VITÓRIA
Vitória era uma criança meiga, sorridente e muito aplicada aos estudos. Sempre ajudava sua mãe que tinha um medo descabido de ir para o chamado inferno – sua mãe costumava dizer que quem mente não é filho de Deus, logo não vai para o céu... Vitória queria muito ir para o tal céu que a mãe tanto proclamava.
Certa vez, ainda na infância, sua madrinha perguntou: “Quem chupou as balas de São Cosme e São Damião?”, e a menina correu para responder: “foram eles mesmos madrinha, eu vi...”. A madrinha fez uma cara! Mas a menina tinha que colocar toda a culpa nos tais “santos”, senão seria castigada, caso a verdade fosse dita.

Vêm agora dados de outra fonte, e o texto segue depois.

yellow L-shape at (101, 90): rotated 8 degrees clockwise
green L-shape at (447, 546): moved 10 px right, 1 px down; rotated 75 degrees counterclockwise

Aprendeu rápido.
Em outro caso, perguntaram quem quebrou os braços e as pernas de uma boneca novinha e a menina logo apontou para o primo, que sempre apanhava – pois meninos têm uma mania de destruir as coisas das meninas...
Na adolescência, perguntaram se Vitória era a moça que estava atrás daquele ônibus, beijando um rapaz, e ela afirmava que não, ela não. Era Vitória que estava passando cola no colégio? Claro que não!
No casamento, o marido sempre indagava se estava tudo bem, “claro que estava!”, afinal viver só de amor é maravilhoso...
Na separação não houve problemas maiores, separou-se por incompatibilidade mesmo, mas ela era perfeita como mulher – quase não mentia...
Festejando a fase balzaquiana, com muita vontade de voltar aos 29, Vitória afirmava que ainda não tinha tido filho porque não queria, mas a verdade é que todos os seus amigos já tinham formado uma família, com vários filhos...
Um dia ela lembrou-se da mãe, que já tinha partido, e recordou-se do tal céu e do tal inferno, para onde ela iria? Para o céu, com certeza, pois não mentia, em sua mente ela só omitia alguns fatos... Assim pensava, afinal, as pessoas não gostam de ouvir a verdade, pois toda vez que a verdade era citada, Vitória poderia ser castigada. Aprendeu desde cedo isso.
Certa vez, a menina, agora mulher, teve um sonho. Sonhou que o próprio Criador falava com ela. No sonho, Ele perguntava: “Vitória, quem chupou aquelas balas de São Cosme e São Damião?” e ela lembrou-se da infância e rapidamente respondeu: ”Eu chupei as balas, meu Deus, fui eu!”